Second, we stress that the overall message of this work is neither on protein aggregation, nor on fiber formation or solubility calculations, but rather about forcefields overstabilizing interactions. To this aim we use the strong clear-cut cases of highly soluble vs. highly insoluble proteins/peptides to test the forcefields on a simple-to-judge basis. Besides, we compare the forcefields in their ability to reproduce dynamics of one peptide recently studied by us and others through NMR spectroscopies, not used in the tuning of any of the tested forcefields.

2. Results

We ran all the systems described throughout the text and summarized in Table 1 adding up to a total of around 28 µs for each force field: single 10 µs simulations for Htt-1-19 peptides, whose fast dynamics should be well covered in that timescale; three 2 µs replicas for systems containing 3 ubiquitin molecules, as this was enough to see strong aggregation in the cases where this happened; single 1 µs simulations for systems with 9 ubiquitin molecules as this was just to complement the 3-ubiquitin systems; single 2 µs simulations for 10 Aβ peptides as this was enough to see aggregation and where anyway the lack of replicas was compensated by the number of molecules; and three ~3 µs replicas started from an Aβ fiber.
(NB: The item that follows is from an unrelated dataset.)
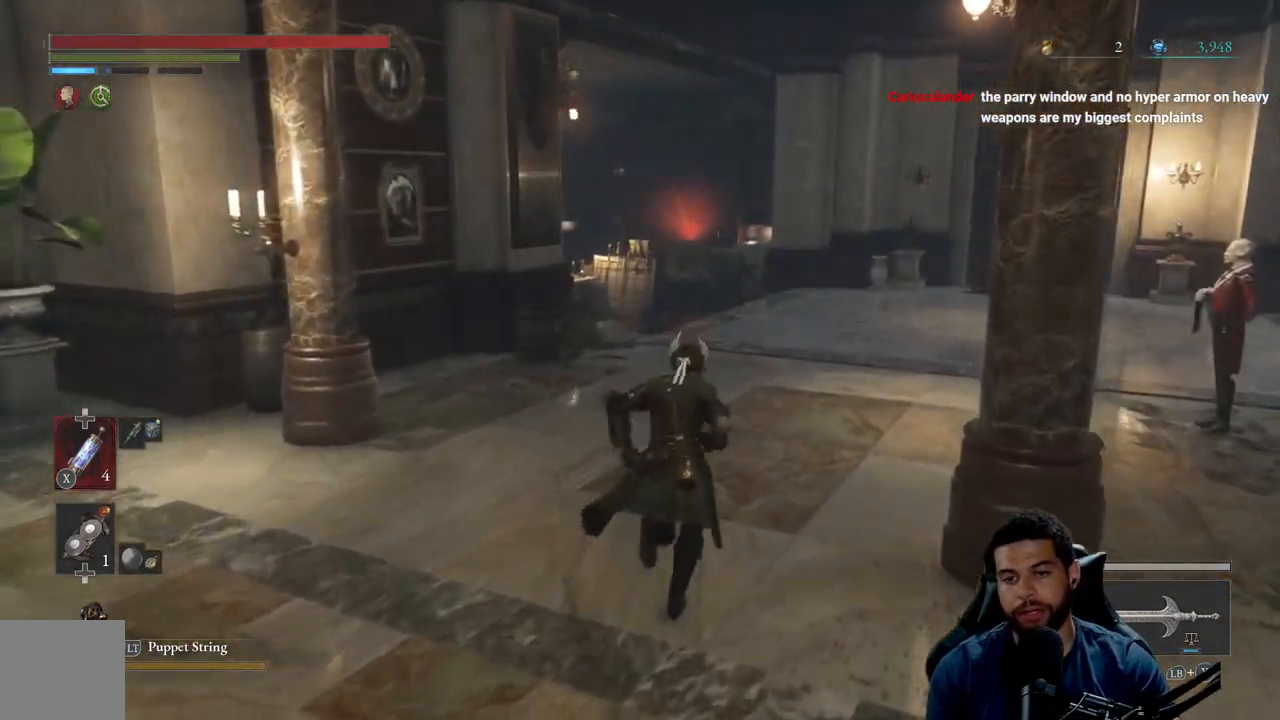
{"buttons": ["B"], "left_stick": "up", "right_stick": "center", "events": [[217, "right_stick", "right"], [467, "right_stick", "center"]]}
Table 1 provides more details on the systems, together with expected behaviors based on experimental knowledge of the systems and how they compare to what is observed in the simulations. We provide the coordinates of all simulated systems in the SI so that new forcefield developments can be tested directly.

Table 1.

Description of the systems, parameterization and trajectory lengths simulated in this work, together with a brief description of the key observations compared to the behavior expected based on experimental knowledge of the different systems.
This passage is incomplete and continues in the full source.